NEW DELHI (Reuters) - India’s finance minister Arun Jaitley paved the way for landmark tax reforms on Monday, introducing four bills on the goods and services tax (GST) in the lower house of parliament.
The legislation, which has broad support and is expected to pass parliament with ease, is part of the biggest tax reform the government has undertaken since India’s independence in 1947.
The tax reforms, which aim to unify most federal and state taxes, are expected to boost economic growth by about 0.5 percentage points in its first year of implementation. The government also hopes the new taxes will broaden its revenue base and cut compliance costs for companies.
New Delhi expects to get parliament’s nod for the four bills in the current session, scheduled to end on April 12.
A fifth bill must also be approved by state assemblies before the new tax system can be rolled out.
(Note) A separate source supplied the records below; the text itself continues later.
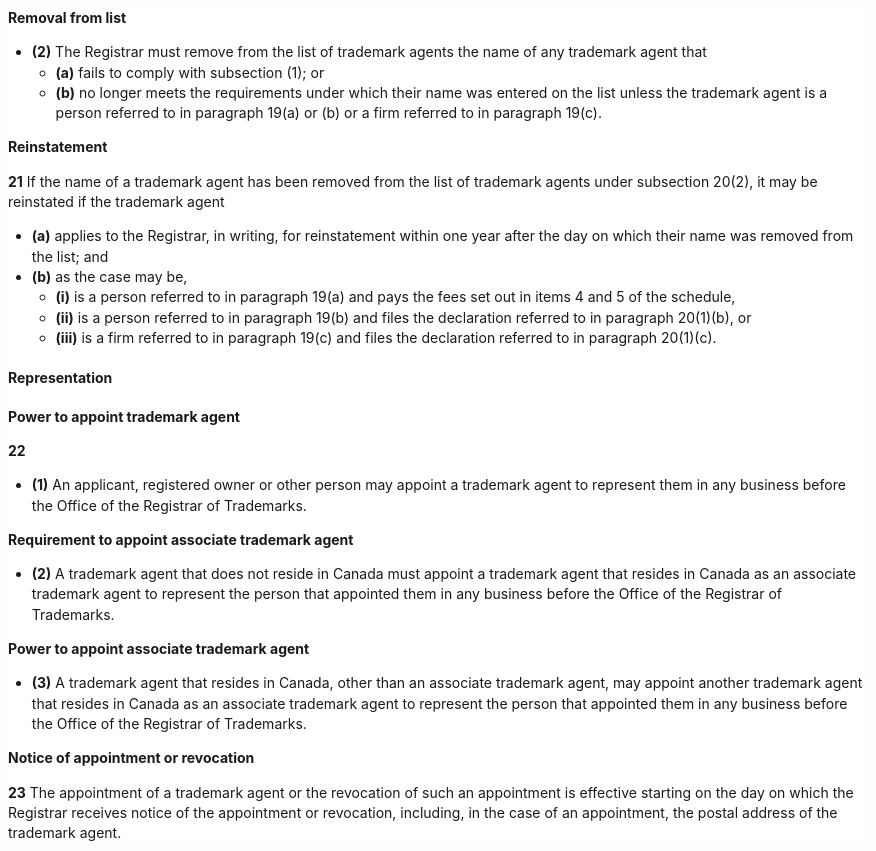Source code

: **Removal from list**

- **(2)** The Registrar must remove from the list of trademark agents the name of any trademark agent that
	- **(a)** fails to comply with subsection (1); or
	- **(b)** no longer meets the requirements under which their name was entered on the list unless the trademark agent is a person referred to in paragraph 19(a) or (b) or a firm referred to in paragraph 19(c).




**Reinstatement**

**21** If the name of a trademark agent has been removed from the list of trademark agents under subsection 20(2), it may be reinstated if the trademark agent
- **(a)** applies to the Registrar, in writing, for reinstatement within one year after the day on which their name was removed from the list; and
- **(b)** as the case may be,
	- **(i)** is a person referred to in paragraph 19(a) and pays the fees set out in items 4 and 5 of the schedule,
	- **(ii)** is a person referred to in paragraph 19(b) and files the declaration referred to in paragraph 20(1)(b), or
	- **(iii)** is a firm referred to in paragraph 19(c) and files the declaration referred to in paragraph 20(1)(c).




#### Representation



**Power to appoint trademark agent**

**22** 

- **(1)** An applicant, registered owner or other person may appoint a trademark agent to represent them in any business before the Office of the Registrar of Trademarks.

**Requirement to appoint associate trademark agent**

- **(2)** A trademark agent that does not reside in Canada must appoint a trademark agent that resides in Canada as an associate trademark agent to represent the person that appointed them in any business before the Office of the Registrar of Trademarks.

**Power to appoint associate trademark agent**

- **(3)** A trademark agent that resides in Canada, other than an associate trademark agent, may appoint another trademark agent that resides in Canada as an associate trademark agent to represent the person that appointed them in any business before the Office of the Registrar of Trademarks.




**Notice of appointment or revocation**

**23** The appointment of a trademark agent or the revocation of such an appointment is effective starting on the day on which the Registrar receives notice of the appointment or revocation, including, in the case of an appointment, the postal address of the trademark agent.

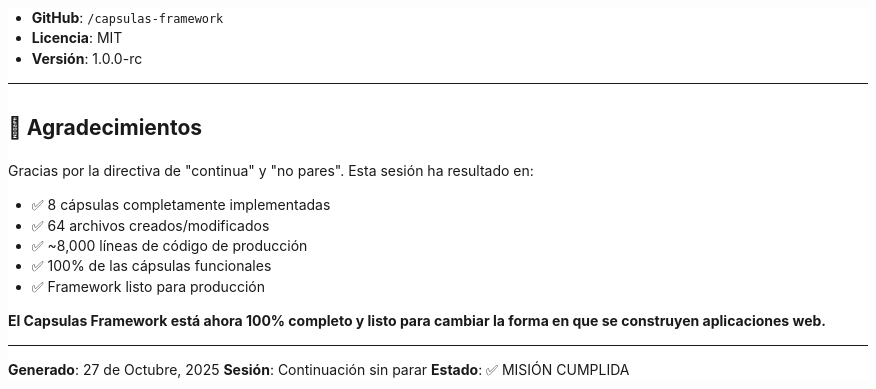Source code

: - **GitHub**: `/capsulas-framework`
- **Licencia**: MIT
- **Versión**: 1.0.0-rc

---

## 🙏 Agradecimientos

Gracias por la directiva de "continua" y "no pares". Esta sesión ha resultado en:

- ✅ 8 cápsulas completamente implementadas
- ✅ 64 archivos creados/modificados
- ✅ ~8,000 líneas de código de producción
- ✅ 100% de las cápsulas funcionales
- ✅ Framework listo para producción

**El Capsulas Framework está ahora 100% completo y listo para cambiar la forma en que se construyen aplicaciones web.**

---

**Generado**: 27 de Octubre, 2025
**Sesión**: Continuación sin parar
**Estado**: ✅ MISIÓN CUMPLIDA
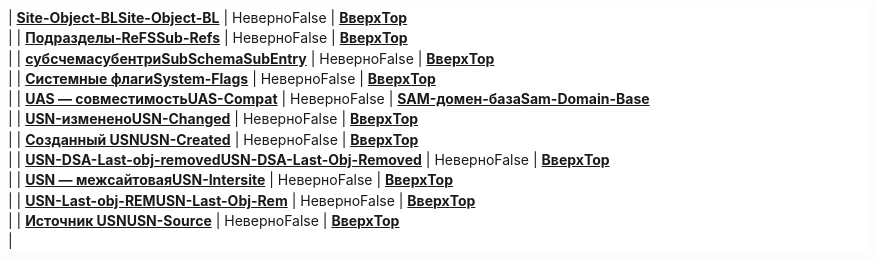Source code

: | [<span data-ttu-id="1431b-384">**Site-Object-BL**</span><span class="sxs-lookup"><span data-stu-id="1431b-384">**Site-Object-BL**</span></span>](a-siteobjectbl.md)                                  | <span data-ttu-id="1431b-385">Неверно</span><span class="sxs-lookup"><span data-stu-id="1431b-385">False</span></span>     | [<span data-ttu-id="1431b-386">**Вверх**</span><span class="sxs-lookup"><span data-stu-id="1431b-386">**Top**</span></span>](c-top.md)<br/>                                                       |
| [<span data-ttu-id="1431b-387">**Подразделы-ReFS**</span><span class="sxs-lookup"><span data-stu-id="1431b-387">**Sub-Refs**</span></span>](a-subrefs.md)                                             | <span data-ttu-id="1431b-388">Неверно</span><span class="sxs-lookup"><span data-stu-id="1431b-388">False</span></span>     | [<span data-ttu-id="1431b-389">**Вверх**</span><span class="sxs-lookup"><span data-stu-id="1431b-389">**Top**</span></span>](c-top.md)<br/>                                                       |
| [<span data-ttu-id="1431b-390">**субсчемасубентри**</span><span class="sxs-lookup"><span data-stu-id="1431b-390">**SubSchemaSubEntry**</span></span>](a-subschemasubentry.md)                          | <span data-ttu-id="1431b-391">Неверно</span><span class="sxs-lookup"><span data-stu-id="1431b-391">False</span></span>     | [<span data-ttu-id="1431b-392">**Вверх**</span><span class="sxs-lookup"><span data-stu-id="1431b-392">**Top**</span></span>](c-top.md)<br/>                                                       |
| [<span data-ttu-id="1431b-393">**Системные флаги**</span><span class="sxs-lookup"><span data-stu-id="1431b-393">**System-Flags**</span></span>](a-systemflags.md)                                     | <span data-ttu-id="1431b-394">Неверно</span><span class="sxs-lookup"><span data-stu-id="1431b-394">False</span></span>     | [<span data-ttu-id="1431b-395">**Вверх**</span><span class="sxs-lookup"><span data-stu-id="1431b-395">**Top**</span></span>](c-top.md)<br/>                                                       |
| [<span data-ttu-id="1431b-396">**UAS — совместимость**</span><span class="sxs-lookup"><span data-stu-id="1431b-396">**UAS-Compat**</span></span>](a-uascompat.md)                                         | <span data-ttu-id="1431b-397">Неверно</span><span class="sxs-lookup"><span data-stu-id="1431b-397">False</span></span>     | [<span data-ttu-id="1431b-398">**SAM-домен-база**</span><span class="sxs-lookup"><span data-stu-id="1431b-398">**Sam-Domain-Base**</span></span>](c-samdomainbase.md)<br/>                                 |
| [<span data-ttu-id="1431b-399">**USN-изменено**</span><span class="sxs-lookup"><span data-stu-id="1431b-399">**USN-Changed**</span></span>](a-usnchanged.md)                                       | <span data-ttu-id="1431b-400">Неверно</span><span class="sxs-lookup"><span data-stu-id="1431b-400">False</span></span>     | [<span data-ttu-id="1431b-401">**Вверх**</span><span class="sxs-lookup"><span data-stu-id="1431b-401">**Top**</span></span>](c-top.md)<br/>                                                       |
| [<span data-ttu-id="1431b-402">**Созданный USN**</span><span class="sxs-lookup"><span data-stu-id="1431b-402">**USN-Created**</span></span>](a-usncreated.md)                                       | <span data-ttu-id="1431b-403">Неверно</span><span class="sxs-lookup"><span data-stu-id="1431b-403">False</span></span>     | [<span data-ttu-id="1431b-404">**Вверх**</span><span class="sxs-lookup"><span data-stu-id="1431b-404">**Top**</span></span>](c-top.md)<br/>                                                       |
| [<span data-ttu-id="1431b-405">**USN-DSA-Last-obj-removed**</span><span class="sxs-lookup"><span data-stu-id="1431b-405">**USN-DSA-Last-Obj-Removed**</span></span>](a-usndsalastobjremoved.md)                | <span data-ttu-id="1431b-406">Неверно</span><span class="sxs-lookup"><span data-stu-id="1431b-406">False</span></span>     | [<span data-ttu-id="1431b-407">**Вверх**</span><span class="sxs-lookup"><span data-stu-id="1431b-407">**Top**</span></span>](c-top.md)<br/>                                                       |
| [<span data-ttu-id="1431b-408">**USN — межсайтовая**</span><span class="sxs-lookup"><span data-stu-id="1431b-408">**USN-Intersite**</span></span>](a-usnintersite.md)                                   | <span data-ttu-id="1431b-409">Неверно</span><span class="sxs-lookup"><span data-stu-id="1431b-409">False</span></span>     | [<span data-ttu-id="1431b-410">**Вверх**</span><span class="sxs-lookup"><span data-stu-id="1431b-410">**Top**</span></span>](c-top.md)<br/>                                                       |
| [<span data-ttu-id="1431b-411">**USN-Last-obj-REM**</span><span class="sxs-lookup"><span data-stu-id="1431b-411">**USN-Last-Obj-Rem**</span></span>](a-usnlastobjrem.md)                               | <span data-ttu-id="1431b-412">Неверно</span><span class="sxs-lookup"><span data-stu-id="1431b-412">False</span></span>     | [<span data-ttu-id="1431b-413">**Вверх**</span><span class="sxs-lookup"><span data-stu-id="1431b-413">**Top**</span></span>](c-top.md)<br/>                                                       |
| [<span data-ttu-id="1431b-414">**Источник USN**</span><span class="sxs-lookup"><span data-stu-id="1431b-414">**USN-Source**</span></span>](a-usnsource.md)                                         | <span data-ttu-id="1431b-415">Неверно</span><span class="sxs-lookup"><span data-stu-id="1431b-415">False</span></span>     | [<span data-ttu-id="1431b-416">**Вверх**</span><span class="sxs-lookup"><span data-stu-id="1431b-416">**Top**</span></span>](c-top.md)<br/>                                                       |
The government hopes to impose the new taxes starting July 1. But some analysts said that date was likely too optimistic as many companies were still not ready for the new tax system.
The legislation will unify federal and state taxes like factory gate duties, customs, services tax and sales tax.
It would consist of a four-tier tax structure of 5, 12, 18 and 28 percent, though there would be a provision to set the peak rate at 40 percent to deal with any financial emergencies.
The Goods and Services Tax Council, comprising federal and state finance ministers, earlier approved the new tax plan. The council will meet again on March 31, and will likely approve the items in each tax category.
Under the legislation, the government also plans to impose a surcharge on taxes on items like luxury cars, soft drinks and tobacco products. The surcharge will be capped at 15 percent.
Many food products and other essential commodities will not be taxed.
The government will create a fund to compensate states for any revenue lost from the new GST during the first five years.